O filme Solaris (1972), dirigido por Andrei Tarkovsky, é uma das obras-primas do cinema soviético, um marco não apenas na ficção científica, mas também no campo do cinema filosófico. Inspirado no romance homônimo do autor polonês Stanisław Lem, o filme propõe uma reflexão profunda sobre a consciência humana, os limites do conhecimento e os mistérios do universo.
O Livro de Stanisław Lem
Publicado em 1961, Solaris é uma obra que transcende os limites do gênero de ficção científica. Lem utiliza a premissa de um planeta coberto por um vasto oceano inteligente, Solaris, como uma metáfora para a impossibilidade de compreensão plena do "outro" e dos mistérios que desafiam o pensamento racional.

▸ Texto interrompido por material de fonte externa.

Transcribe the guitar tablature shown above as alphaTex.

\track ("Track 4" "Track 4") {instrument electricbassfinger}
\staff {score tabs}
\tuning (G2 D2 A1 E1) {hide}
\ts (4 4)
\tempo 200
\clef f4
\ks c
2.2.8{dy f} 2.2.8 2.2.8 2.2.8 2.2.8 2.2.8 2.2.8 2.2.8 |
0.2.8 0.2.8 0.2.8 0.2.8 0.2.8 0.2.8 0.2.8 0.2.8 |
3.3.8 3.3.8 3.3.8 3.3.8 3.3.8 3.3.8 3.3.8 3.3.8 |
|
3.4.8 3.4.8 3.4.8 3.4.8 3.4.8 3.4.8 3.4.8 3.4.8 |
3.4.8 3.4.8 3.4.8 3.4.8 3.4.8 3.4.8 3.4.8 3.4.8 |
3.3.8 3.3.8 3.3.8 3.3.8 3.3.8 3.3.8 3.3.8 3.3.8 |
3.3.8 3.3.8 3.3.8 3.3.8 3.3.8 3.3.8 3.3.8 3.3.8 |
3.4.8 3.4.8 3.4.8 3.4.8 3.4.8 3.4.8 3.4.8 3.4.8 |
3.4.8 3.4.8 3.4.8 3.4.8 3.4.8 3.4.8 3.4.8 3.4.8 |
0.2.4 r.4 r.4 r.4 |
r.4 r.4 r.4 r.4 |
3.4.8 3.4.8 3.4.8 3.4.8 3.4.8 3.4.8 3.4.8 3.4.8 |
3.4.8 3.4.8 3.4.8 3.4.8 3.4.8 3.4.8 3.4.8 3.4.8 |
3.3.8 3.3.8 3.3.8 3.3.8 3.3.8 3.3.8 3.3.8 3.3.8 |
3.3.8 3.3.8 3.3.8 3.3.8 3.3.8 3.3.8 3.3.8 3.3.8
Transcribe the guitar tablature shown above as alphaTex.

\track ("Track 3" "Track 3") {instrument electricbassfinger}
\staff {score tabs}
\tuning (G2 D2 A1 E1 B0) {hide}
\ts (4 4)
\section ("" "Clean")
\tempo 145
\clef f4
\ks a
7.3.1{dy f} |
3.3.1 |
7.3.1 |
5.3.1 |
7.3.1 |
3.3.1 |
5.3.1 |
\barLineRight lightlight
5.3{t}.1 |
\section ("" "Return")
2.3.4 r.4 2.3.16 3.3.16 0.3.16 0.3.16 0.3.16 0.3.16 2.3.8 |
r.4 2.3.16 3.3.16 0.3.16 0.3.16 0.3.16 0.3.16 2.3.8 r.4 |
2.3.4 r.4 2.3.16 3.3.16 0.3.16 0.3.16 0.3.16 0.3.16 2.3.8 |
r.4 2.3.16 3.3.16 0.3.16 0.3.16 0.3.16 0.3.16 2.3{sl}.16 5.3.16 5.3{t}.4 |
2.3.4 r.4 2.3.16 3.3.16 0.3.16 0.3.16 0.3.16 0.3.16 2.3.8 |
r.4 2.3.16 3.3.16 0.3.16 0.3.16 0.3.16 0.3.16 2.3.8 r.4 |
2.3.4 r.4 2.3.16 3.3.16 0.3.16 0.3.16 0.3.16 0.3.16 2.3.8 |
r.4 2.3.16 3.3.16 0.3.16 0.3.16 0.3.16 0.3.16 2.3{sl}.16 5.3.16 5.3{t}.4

Lem não se preocupava em criar uma história de exploração espacial convencional. Pelo contrário, o autor era cético quanto à ideia de que a humanidade poderia realmente compreender uma inteligência alienígena sem projetar nela seus próprios preconceitos e traumas. Para ele, a interação humana com Solaris era mais um reflexo das questões internas da humanidade do que uma verdadeira comunicação interestelar.
A Adaptação de Tarkovsky
Quando Andrei Tarkovsky adaptou Solaris para o cinema, ele tomou liberdades significativas em relação ao material original. Enquanto Lem focava na complexidade científica e filosófica do oceano vivo, Tarkovsky utilizou a narrativa como um meio de explorar questões existenciais, especialmente relacionadas à memória, culpa, amor e perda.
No filme, o psicólogo Kris Kelvin (interpretado por Donatas Banionis) é enviado à estação espacial orbitando Solaris para investigar os estranhos acontecimentos relatados pelos cientistas que trabalham lá. Ao chegar, ele descobre que o planeta manifesta "visitantes" – materializações físicas das memórias e traumas dos habitantes da estação. A manifestação de sua falecida esposa, Hari, coloca Kelvin em uma espiral emocional que desafia sua compreensão de realidade e humanidade.
Enquanto Lem via Solaris como um enigma impenetrável, Tarkovsky humanizou a história, enfatizando os dramas individuais dos personagens e questionando se a humanidade é capaz de lidar com o desconhecido sem projetar nele sua própria subjetividade. Essa diferença gerou uma tensão entre o autor e o diretor: Lem criticou o filme por desviar do que considerava o tema central de sua obra, enquanto Tarkovsky defendeu sua abordagem como uma extensão do romance, não uma reprodução literal.
A estética do filme reflete o ritmo contemplativo de Tarkovsky. Planos longos, cenas de natureza e uma trilha sonora minimalista contribuem para a criação de uma atmosfera melancólica e introspectiva.
Além disso, Tarkovsky contrasta o avanço tecnológico com a nostalgia pelo passado. As cenas na Terra, especialmente as lembranças de Kelvin, são retratadas de maneira idílica, em oposição ao ambiente frio e impessoal da estação espacial. O uso de água como elemento simbólico conecta Solaris ao inconsciente, representando a fluidez da memória e da emoção.
A Relevância de Solaris
Solaris transcende o gênero de ficção científica, questionando a essência do ser humano. Ele se tornou um clássico por sua abordagem atemporal de temas universais.
O filme é também uma peça fundamental para entender as diferenças culturais entre o cinema ocidental e soviético. Enquanto Hollywood frequentemente trata a ficção científica como um espetáculo, Tarkovsky transforma Solaris em uma experiência espiritual e filosófica.
A união das mentes visionárias de Lem e Tarkovsky resultou em duas obras complementares, mas diferentes, cada uma desafiando o público a refletir sobre questões profundas. Solaris não é apenas uma exploração do espaço sideral, mas um mergulho no espaço interior, onde o desconhecido é tanto o "outro" quanto nós mesmos.